Devlet yönetimindeki insan hakları/güvenlik dengesine, Ortadoğu denkleminde yeni bir unsur daha eklenmiş durumda; ekonomi.
Türkiye'de AK Parti hükümetlerinin izlediği dış politikada son dönemde hakim olan ekonomi odaklı "geri adımlar" malum. Yunanistan'la normalleşme, Mısır'da Sisi rejimi ile barışma, Suriye'de Esad yönetimi ile el sıkışma çabası, ABD ile ciddi sorunları geri plana itip "pozitif gündeme odaklanma" birbiri ardına geldi. Ekonomik krizden çıkmak isteyen Türkiye, uluslararası alanda ikili ilişkilerini normalleştirerek yabancı yatırımcı çekmek peşinde. Ancak bunun yeterli olmayacağı da ortada. İnsan hakları ve hukukun üstünlüğü konusunda adım atılmadan, özellikle Batı sermayesinin ülkeye çekilmesi pek mümkün görünmüyor. Anayasa Mahkemesi kararlarının uygulanmaması bir tarafa, Türkiye bizzat Anayasası'na koymuş olduğu Avrupa İnsan Hakları Mahkemesi'nin kararlarının kendi iç hukuk sistemindeki üstünlüğüne ilişkin hükmü de uygulamıyor. AİHM'in Kavala kararı ortada kalmış durumda. Bu hafta AİHM'in Türkiye'ye vicdani red konusunda verdiği mahkumiyet kararının akıbetinin de benzer olacağını tahmin etmek güç değil. AİHM'in zorunlu askerlik yapmak istemeyen vicdani retçiler için "askerlik dışı bir kamu hizmeti oluşturulması" kararının, güvenlik/insan hakları dengesinde hep güvenliği önceleyen mevcut hükümet tarafından "yok sayılması" hiç şaşırtıcı olmayacak.
Ancak Ortadoğu'da güvenlik/ insan hakları dengesinde hak ve hukuk unsurunu giderek daha çok görmezden gelen tek ülke Türkiye değil elbette.

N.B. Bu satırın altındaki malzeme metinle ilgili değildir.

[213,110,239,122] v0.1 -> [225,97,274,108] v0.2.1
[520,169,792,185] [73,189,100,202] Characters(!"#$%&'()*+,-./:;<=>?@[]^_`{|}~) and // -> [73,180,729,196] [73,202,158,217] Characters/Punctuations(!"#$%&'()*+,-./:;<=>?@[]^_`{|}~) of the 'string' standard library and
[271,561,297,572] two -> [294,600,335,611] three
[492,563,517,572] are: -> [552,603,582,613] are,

İRAN SEÇİMLERİ; REJİMİN MEŞRUİYETİ TARTIŞMA KONUSU OLDU
İran'da da benzer bir trend hakim. Ülkede yapılan Uzmanlar Meclisi ile Parlamento seçimlerinde katılım sadece yüzde 41'de kaldı. Başkent Tahran'da oy verme oranı yüzde 25'lere kadar düşmüş durumda. Oysa bizzat dini lider Ali Hamaney seçimlerde oy vermenin "dini bir görev" olduğuna ilişkin "fetva" vermişti. Belli ki sokaktaki barışçı protestoları rejimin silahlı güçleri tarafından sert şekilde bastırılan İranlılar, rejimi sandıklara gitmeyerek protesto ettiler bu kez de. Seçimlere katılım meselesini, İran'daki dini yönetim sisteminin "meşruiyetinin bir parçası" haline getiren mevcut muhafazakar yöneticiler açısından çok büyük hezimet 61 milyon seçmenden sadece 25 milyonunun oy kullanması.

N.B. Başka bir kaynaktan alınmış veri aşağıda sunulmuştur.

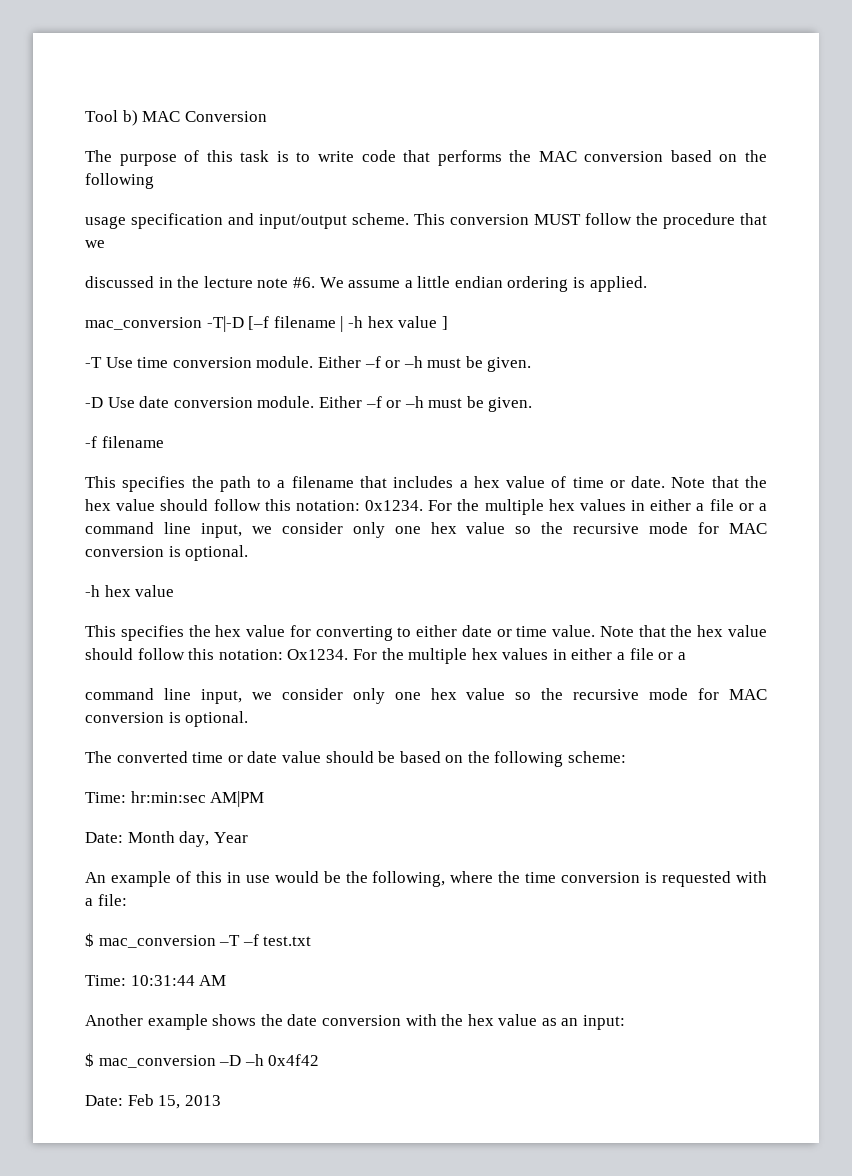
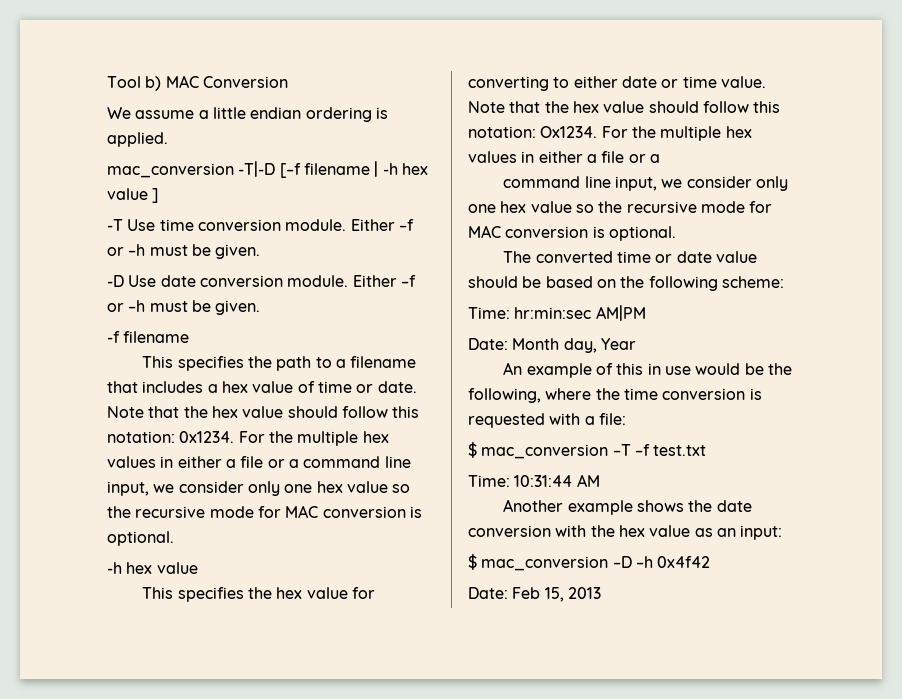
[85,150,767,166] [85,173,154,189] [85,213,767,229] [85,240,105,248] [85,276,315,288] The purpose of this task is to write code that performs the MAC conversion based on the following // usage specification and input/output scheme. This conversion MUST follow the procedure that we // discussed in the lecture note #6. -> (288, 82) none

Sonuçların böyle çıkacağı aslında başından da belliydi. İslami rejimin "ilerici" unsunlarının hiçbirine adaylık hakkı bile tanınmadı. İran'da dini lideri "denetlemekle" görevli Uzmanlar Meclisi seçimlerinde mesela, eski Cumhurbaşkanı Ruhani'nin "adaylığı" veto edildi.
Bu seçimde oluşan Uzmanlar Meclisi İran'da rejimin geleceği açısından kritik önemde çünkü; Mevcut dini lider Hamaney hem çok yaşlandı, hem de sağlık sorunları var. Hamaney ölürse, yerine geçecek kişiyi Uzmanlar Meclisi seçecek. Rejim sistemi içinde "ilerici" olarak görülen Ruhani'nin önü veto ile kesilirken, mecut Cumhurbaşkanı Reisi'nin siyasi mühendislikle "rekor oyla" Uzmanlar Meclisi'ne seçilmesinin sağlanması da ayrıca dikkat çekici. Muhafazakar dini lider nezdinde "yükselen değer" olan, en az Hamaney kadar muhafazakar Reisi, girdiği seçim bölgesinde diğer adaylar ya veto edilerek, ya çekilmeye zorlanarak elimine edildiği için, tek aday oldu. Dolayısıyla oy verenlerin yüzde 85'inin desteğini almayı başardı. Bu durum da, Reisi'nin Hamaney'in "veliahtı" olacağına ilişkin spekülasyonları iyice arttırdı.
MISIR'DA İDAM CEZALARI; İSRAİL'İN HUKUK TANIMAZLIĞI
Ortadoğu'da demokrasi ve hukuk alanındaki bu geri gidişe, Mısır'daki Sisi rejiminin kontrolündeki yargının muhaliflere verdiği idam dahil ağır cezaları eklemek gerek elbette. Ortadoğu'da "demokrasi" olarak anılan İsrail'in Gazze'deki hukuk tanımazlığı ise ortada. Bölgede insan hakları alanında adım atmakta olan tek ülkenin, mutlak monarşi ile yönetilen Suudi Arabistan olması ise ayrıca dikkat çekici. Veliaht Prens'in ülkesini katı Vahhabi inancının etkisinden çıkarıp, müziği, festivalleri, kadın haklarını sosyal yaşama sokma çabası ise "demokrasiye inancından" dolayı değil elbette; Veliaht Prens Muhammed Bin Salman ülkesini petrol gelirlerinin sona ermesinin ardından Batı yatırımını çekebilecek bir noktaya getirmeyi amaçlıyor sadece.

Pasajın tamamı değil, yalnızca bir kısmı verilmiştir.